*** Opening EXCERPT ***

An unpublished opinion of the North Carolina Court of Appeals does not constitute controlling legal authority. Citation is disfavored, but may be permitted in accordance with the provisions of Rule 30(e)(3) of the North Carolina Rules of Appellate Proced ure.

NO. COA03-1385

NORTH CAROLINA COURT OF APPEALS

Filed: 20 July 2004

RICKEY E. JOYCE,
        Plaintiff,

    v.                            Stokes County
                                 No. 03 CVS 05
R. MICHAEL BRUCE and
R. MICHAEL BRUCE, P.A.,
        Defendants.
    

    Appeal by plaintiff from order entered 11 August 2003 by Judge W. Douglas Albright in Stokes County Superior Court. Heard in the Court of Appeals 19 July 2004.

    Rickey E. Joyce, pro se plaintiff-appellant.

    No brief filed for defendant-appellees.

    THORNBURG, Judge.

    On 21 September 1999, a jury returned a verdict against Rickey E. Joyce (“plaintiff”) in the case of Lillie Mae Joyce v. Rickey E. Joyce and Sylvia B. McKinney (99 CVD 71). The jury found that Lillie Mae Joyce (“movant”) lacked sufficient mental capacity to execute a deed to certain real property to plaintiff, that plaintiff had caused severe emotional distress to movant and awarded movant $60,000 in compensatory and punitive damages.

*** Closing EXCERPT ***
*** Opening DATA EXTRACTS ***

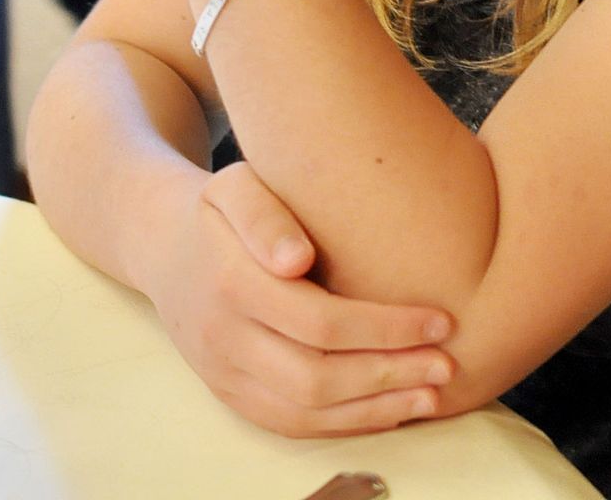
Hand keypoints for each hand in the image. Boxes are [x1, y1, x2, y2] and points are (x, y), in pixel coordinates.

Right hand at [139, 162, 456, 436]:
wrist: (162, 246)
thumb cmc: (219, 210)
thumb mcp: (235, 186)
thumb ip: (264, 216)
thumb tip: (295, 259)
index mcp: (231, 283)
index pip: (319, 321)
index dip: (385, 328)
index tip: (440, 320)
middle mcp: (224, 337)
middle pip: (316, 376)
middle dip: (390, 375)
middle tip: (448, 365)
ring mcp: (224, 372)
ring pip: (304, 411)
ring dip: (375, 410)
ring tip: (432, 394)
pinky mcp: (230, 394)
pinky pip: (288, 424)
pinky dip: (343, 425)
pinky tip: (389, 410)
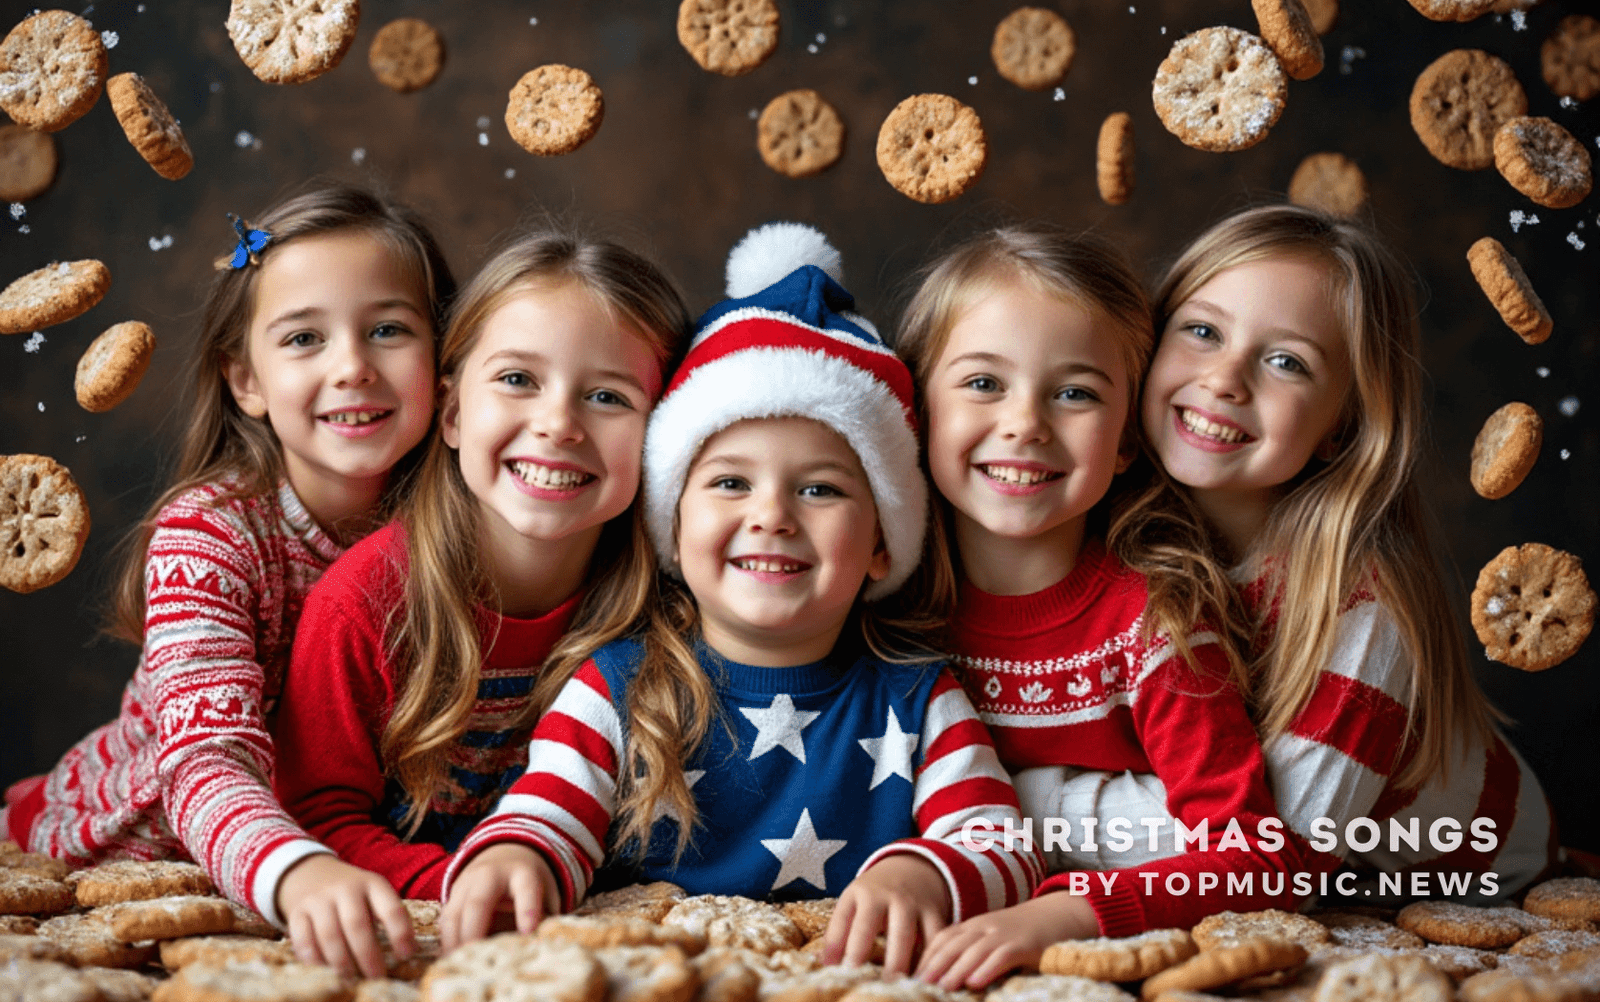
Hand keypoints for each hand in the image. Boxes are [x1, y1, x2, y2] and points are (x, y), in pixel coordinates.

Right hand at [276, 853, 413, 979]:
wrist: (311, 873)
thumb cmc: (352, 894)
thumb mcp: (373, 894)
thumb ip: (387, 918)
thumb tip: (409, 952)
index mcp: (373, 884)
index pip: (391, 908)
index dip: (400, 933)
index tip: (406, 955)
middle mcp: (346, 888)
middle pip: (357, 924)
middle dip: (368, 954)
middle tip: (376, 976)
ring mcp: (319, 899)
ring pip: (329, 934)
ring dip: (341, 961)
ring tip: (351, 978)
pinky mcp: (297, 911)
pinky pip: (303, 938)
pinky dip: (313, 958)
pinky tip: (323, 970)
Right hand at [440, 842, 559, 950]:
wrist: (504, 855)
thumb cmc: (529, 882)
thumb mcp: (545, 892)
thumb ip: (546, 917)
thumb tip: (545, 948)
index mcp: (522, 873)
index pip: (526, 889)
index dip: (527, 910)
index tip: (528, 932)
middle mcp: (490, 875)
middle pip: (478, 903)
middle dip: (474, 931)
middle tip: (476, 957)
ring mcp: (466, 885)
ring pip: (454, 913)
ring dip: (453, 942)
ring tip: (457, 967)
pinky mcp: (452, 897)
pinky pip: (445, 921)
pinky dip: (446, 942)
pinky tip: (449, 962)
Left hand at [823, 854, 949, 975]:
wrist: (908, 866)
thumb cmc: (872, 894)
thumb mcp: (852, 903)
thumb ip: (837, 932)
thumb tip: (824, 964)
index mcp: (863, 894)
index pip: (854, 924)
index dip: (849, 948)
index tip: (846, 971)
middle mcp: (891, 897)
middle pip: (891, 932)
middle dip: (890, 961)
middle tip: (883, 986)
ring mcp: (915, 904)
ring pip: (915, 937)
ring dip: (910, 964)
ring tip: (904, 987)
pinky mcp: (935, 912)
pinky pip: (936, 938)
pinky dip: (931, 958)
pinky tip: (925, 978)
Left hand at [913, 890, 1099, 989]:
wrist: (1059, 914)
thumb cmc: (1021, 933)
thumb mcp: (991, 937)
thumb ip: (970, 951)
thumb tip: (943, 976)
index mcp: (973, 925)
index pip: (941, 938)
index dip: (925, 957)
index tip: (908, 975)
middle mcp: (984, 927)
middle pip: (952, 945)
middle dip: (933, 965)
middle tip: (916, 985)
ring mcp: (1003, 933)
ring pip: (974, 951)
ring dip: (955, 970)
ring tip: (941, 988)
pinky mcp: (1024, 944)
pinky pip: (1003, 955)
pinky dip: (988, 968)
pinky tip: (976, 982)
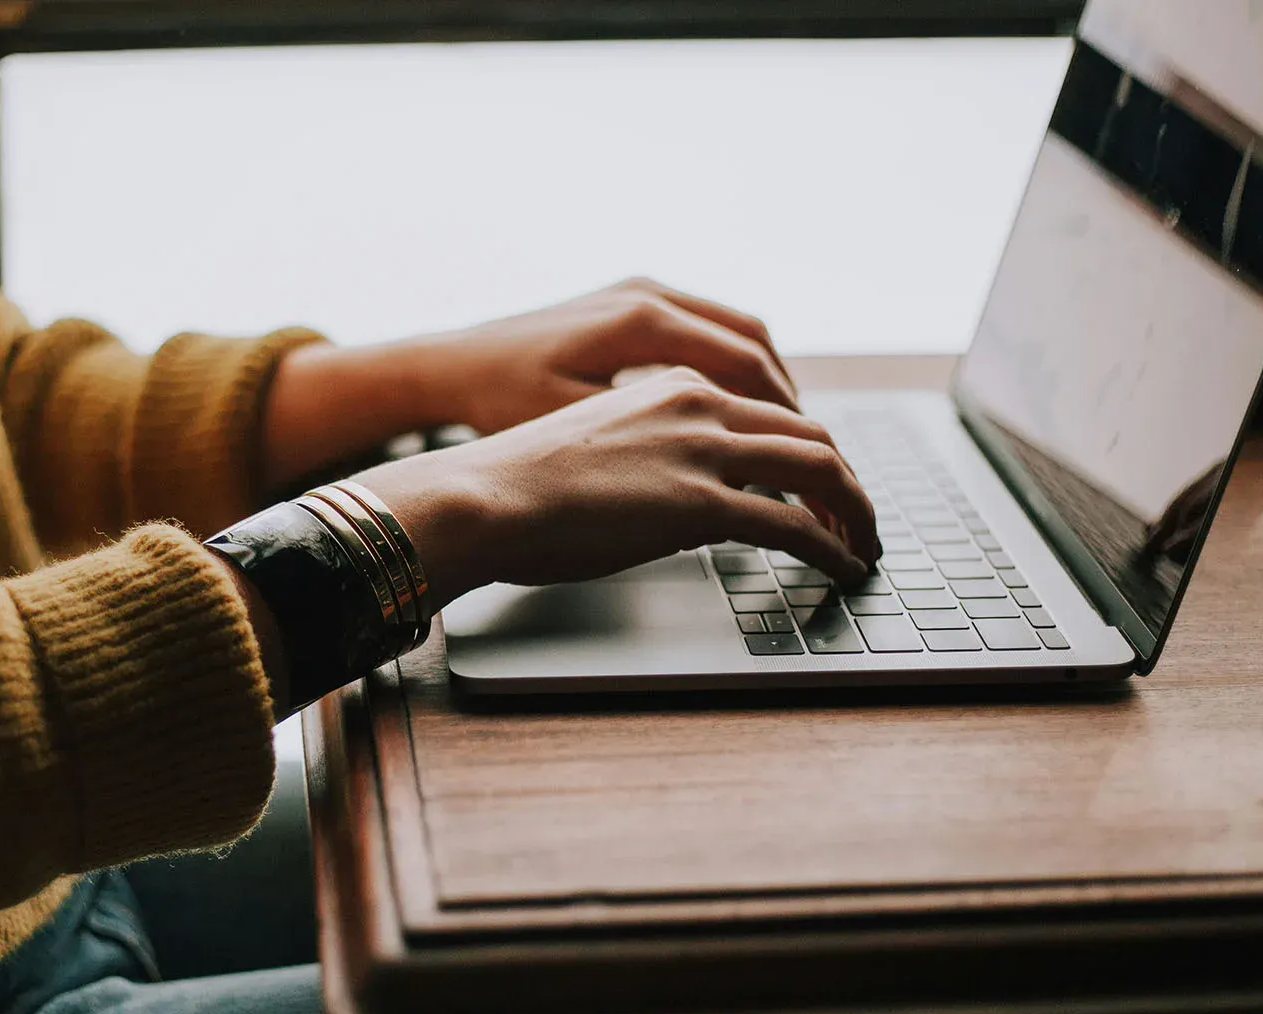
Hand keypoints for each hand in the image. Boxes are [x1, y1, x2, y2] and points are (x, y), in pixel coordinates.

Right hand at [350, 366, 878, 608]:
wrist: (481, 496)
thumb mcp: (595, 447)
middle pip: (809, 433)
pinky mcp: (700, 502)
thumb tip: (673, 501)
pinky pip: (795, 524)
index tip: (819, 485)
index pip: (767, 410)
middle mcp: (697, 403)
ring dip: (854, 511)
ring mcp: (702, 449)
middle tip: (859, 518)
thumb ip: (648, 457)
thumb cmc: (515, 483)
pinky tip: (842, 568)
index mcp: (671, 384)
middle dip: (846, 481)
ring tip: (864, 546)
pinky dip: (832, 547)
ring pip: (819, 469)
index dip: (806, 451)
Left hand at [411, 277, 797, 434]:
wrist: (449, 365)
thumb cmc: (500, 401)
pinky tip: (735, 408)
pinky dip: (732, 365)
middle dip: (788, 400)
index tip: (809, 459)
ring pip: (735, 330)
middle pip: (753, 342)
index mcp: (642, 322)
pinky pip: (705, 327)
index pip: (746, 366)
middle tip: (813, 452)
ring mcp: (639, 291)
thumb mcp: (576, 428)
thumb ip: (653, 443)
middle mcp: (648, 295)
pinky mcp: (628, 301)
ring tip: (784, 433)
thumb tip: (724, 474)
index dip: (786, 418)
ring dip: (765, 380)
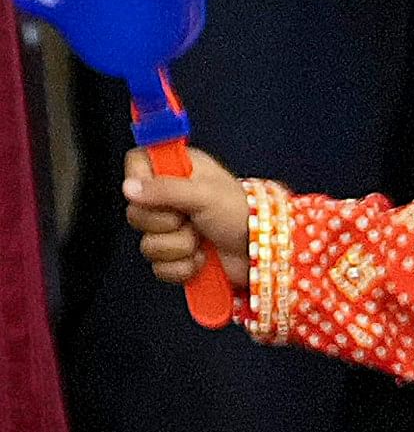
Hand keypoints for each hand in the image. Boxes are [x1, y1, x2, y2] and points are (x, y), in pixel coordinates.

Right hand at [123, 145, 247, 290]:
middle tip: (192, 220)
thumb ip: (165, 189)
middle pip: (136, 212)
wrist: (265, 253)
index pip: (137, 164)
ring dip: (180, 247)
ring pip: (148, 245)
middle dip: (167, 223)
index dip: (139, 179)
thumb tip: (129, 187)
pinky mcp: (177, 258)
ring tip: (203, 240)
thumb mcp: (205, 194)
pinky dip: (184, 267)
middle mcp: (170, 199)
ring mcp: (172, 230)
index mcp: (179, 171)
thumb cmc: (245, 215)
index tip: (156, 192)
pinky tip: (203, 259)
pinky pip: (161, 268)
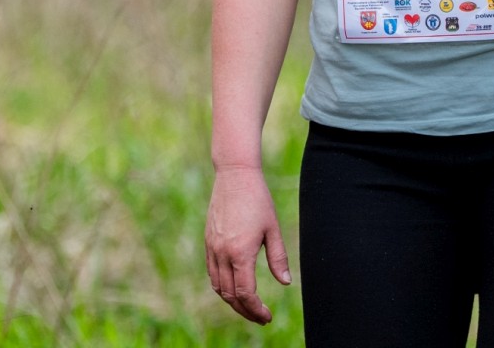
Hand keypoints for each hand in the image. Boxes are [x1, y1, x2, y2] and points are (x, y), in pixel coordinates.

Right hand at [204, 165, 291, 323]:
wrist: (235, 177)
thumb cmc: (259, 200)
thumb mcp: (273, 229)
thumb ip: (278, 258)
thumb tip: (286, 283)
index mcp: (240, 252)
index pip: (245, 293)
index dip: (255, 309)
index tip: (267, 317)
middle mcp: (222, 253)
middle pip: (229, 295)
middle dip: (245, 310)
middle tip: (260, 317)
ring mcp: (212, 248)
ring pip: (218, 286)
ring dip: (232, 301)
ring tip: (248, 306)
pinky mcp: (208, 242)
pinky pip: (212, 272)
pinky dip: (222, 286)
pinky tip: (234, 287)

*** Closing DATA EXTRACTS ***

**REQUIRED ACTIONS:**
1. Answer these questions about the court opinion:
(a) On what date was the opinion filed?
(b) Which judge entered the order that the plaintiff appealed?
(c) What total amount did the jury award the movant in compensatory and punitive damages?
2. Revise the court opinion between "Appeal by plaintiff" and "pro se plaintiff-appellant.", inclusive, and put "District Court" in place of "Superior Court".

**RESPONSES TO THE TASKS:**
1.
(a) 20 July 2004
(b) Judge W. Douglas Albright
(c) $60,000

2.
Appeal by plaintiff from order entered 11 August 2003 by Judge W. Douglas Albright in Stokes County District Court. Heard in the Court of Appeals 19 July 2004.

    Rickey E. Joyce, pro se plaintiff-appellant.